• _What to work on_: Please set down every line of the records below exactly, without the pictures.

=== Supplied data ===

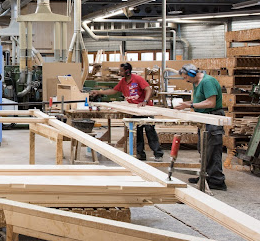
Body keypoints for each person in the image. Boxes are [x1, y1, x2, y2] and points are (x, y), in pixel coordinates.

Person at [89, 62, 163, 162]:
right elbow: (113, 91)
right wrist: (99, 92)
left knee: (150, 131)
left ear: (127, 71)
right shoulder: (123, 81)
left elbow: (148, 89)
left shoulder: (137, 79)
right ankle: (141, 154)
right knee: (138, 132)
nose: (119, 72)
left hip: (145, 109)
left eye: (121, 71)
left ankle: (158, 154)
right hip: (134, 109)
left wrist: (145, 101)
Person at [175, 63, 227, 191]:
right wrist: (186, 104)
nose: (185, 80)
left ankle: (217, 180)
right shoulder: (196, 83)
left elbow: (211, 102)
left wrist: (190, 106)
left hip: (213, 118)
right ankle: (205, 176)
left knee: (213, 150)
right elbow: (199, 100)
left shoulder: (207, 82)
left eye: (186, 77)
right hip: (204, 120)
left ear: (192, 74)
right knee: (203, 149)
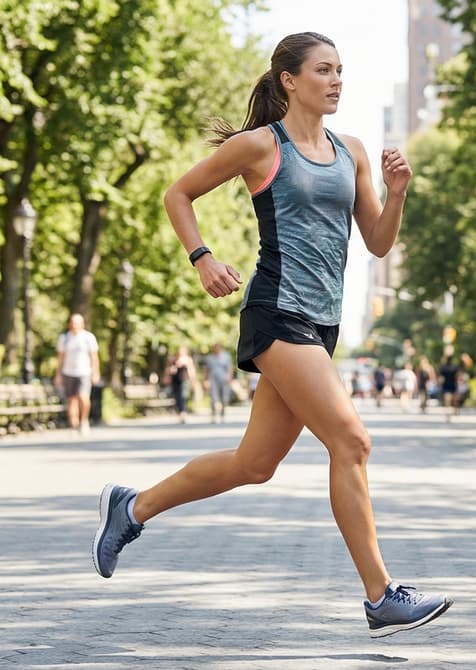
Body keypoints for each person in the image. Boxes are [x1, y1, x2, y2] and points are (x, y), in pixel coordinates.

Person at [90, 32, 450, 637]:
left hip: (322, 323)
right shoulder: (261, 146)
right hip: (277, 313)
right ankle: (381, 595)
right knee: (352, 441)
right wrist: (202, 257)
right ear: (289, 79)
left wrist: (398, 194)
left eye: (341, 71)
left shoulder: (351, 150)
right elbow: (177, 193)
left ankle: (133, 507)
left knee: (255, 464)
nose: (336, 81)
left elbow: (380, 243)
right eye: (323, 70)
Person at [54, 313, 100, 435]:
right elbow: (60, 358)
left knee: (83, 397)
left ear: (82, 324)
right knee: (71, 400)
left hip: (84, 372)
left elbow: (94, 357)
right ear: (69, 324)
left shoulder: (88, 337)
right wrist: (58, 374)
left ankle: (84, 421)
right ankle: (74, 425)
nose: (74, 325)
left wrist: (95, 373)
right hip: (68, 372)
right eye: (73, 322)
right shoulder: (64, 338)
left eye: (77, 323)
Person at [203, 343, 234, 423]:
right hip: (213, 380)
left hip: (224, 380)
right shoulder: (210, 358)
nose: (217, 349)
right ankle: (213, 415)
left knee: (224, 398)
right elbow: (206, 370)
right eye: (215, 348)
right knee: (213, 398)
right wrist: (206, 380)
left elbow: (230, 368)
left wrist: (229, 378)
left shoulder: (226, 357)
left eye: (218, 348)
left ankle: (222, 415)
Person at [165, 346, 197, 424]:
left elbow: (191, 370)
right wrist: (169, 373)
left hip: (184, 381)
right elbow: (168, 369)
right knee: (176, 397)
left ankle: (183, 414)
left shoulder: (188, 360)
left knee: (183, 397)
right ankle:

===

• _Task output_:
Body keypoints for each person in the image. Boxes are [x1, y1, x2, y2] and points are (x, y), in pixel coordinates.

Person at [89, 62, 163, 162]:
right elbow: (113, 91)
right wrist: (99, 92)
left knee: (150, 131)
left ear: (127, 71)
right shoulder: (123, 81)
left elbow: (148, 89)
left shoulder: (137, 79)
right ankle: (141, 154)
right knee: (138, 132)
nose: (119, 72)
left hip: (145, 109)
left eye: (121, 71)
left ankle: (158, 154)
right hip: (134, 109)
left wrist: (145, 101)
Person at [175, 63, 227, 191]:
right wrist: (186, 104)
nose: (185, 80)
left ankle: (217, 180)
right shoulder: (196, 83)
left elbow: (211, 102)
left wrist: (190, 106)
left hip: (213, 118)
right ankle: (205, 176)
left knee: (213, 150)
right elbow: (199, 100)
left shoulder: (207, 82)
left eye: (186, 77)
right hip: (204, 120)
left ear: (192, 74)
right knee: (203, 149)
Body keypoints for each person in the image. Boxes are [x1, y1, x2, y2] and points are (x, y), in pixel coordinates.

Person at [90, 32, 450, 637]:
left hip: (322, 323)
right shoulder: (261, 146)
right hip: (277, 313)
right ankle: (381, 595)
right knee: (352, 441)
right wrist: (202, 257)
right ear: (289, 79)
left wrist: (398, 194)
left eye: (341, 71)
left shoulder: (351, 150)
right elbow: (177, 193)
left ankle: (133, 507)
left knee: (255, 464)
nose: (336, 81)
left elbow: (380, 243)
right eye: (323, 70)
Person at [54, 313, 100, 435]:
right elbow: (60, 358)
left knee: (83, 397)
left ear: (82, 324)
right knee: (71, 400)
left hip: (84, 372)
left elbow: (94, 357)
right ear: (69, 324)
left shoulder: (88, 337)
right wrist: (58, 374)
left ankle: (84, 421)
right ankle: (74, 425)
nose: (74, 325)
left wrist: (95, 373)
right hip: (68, 372)
right eye: (73, 322)
right shoulder: (64, 338)
left eye: (77, 323)
Person at [203, 343, 234, 423]:
right hip: (213, 380)
left hip: (224, 380)
right shoulder: (210, 358)
nose: (217, 349)
right ankle: (213, 415)
left knee: (224, 398)
right elbow: (206, 370)
right eye: (215, 348)
right knee: (213, 398)
right wrist: (206, 380)
left elbow: (230, 368)
left wrist: (229, 378)
left shoulder: (226, 357)
left eye: (218, 348)
left ankle: (222, 415)
Person at [165, 346, 197, 424]:
left elbow: (191, 370)
right wrist: (169, 373)
left hip: (184, 381)
right elbow: (168, 369)
right knee: (176, 397)
left ankle: (183, 414)
left shoulder: (188, 360)
left knee: (183, 397)
right ankle:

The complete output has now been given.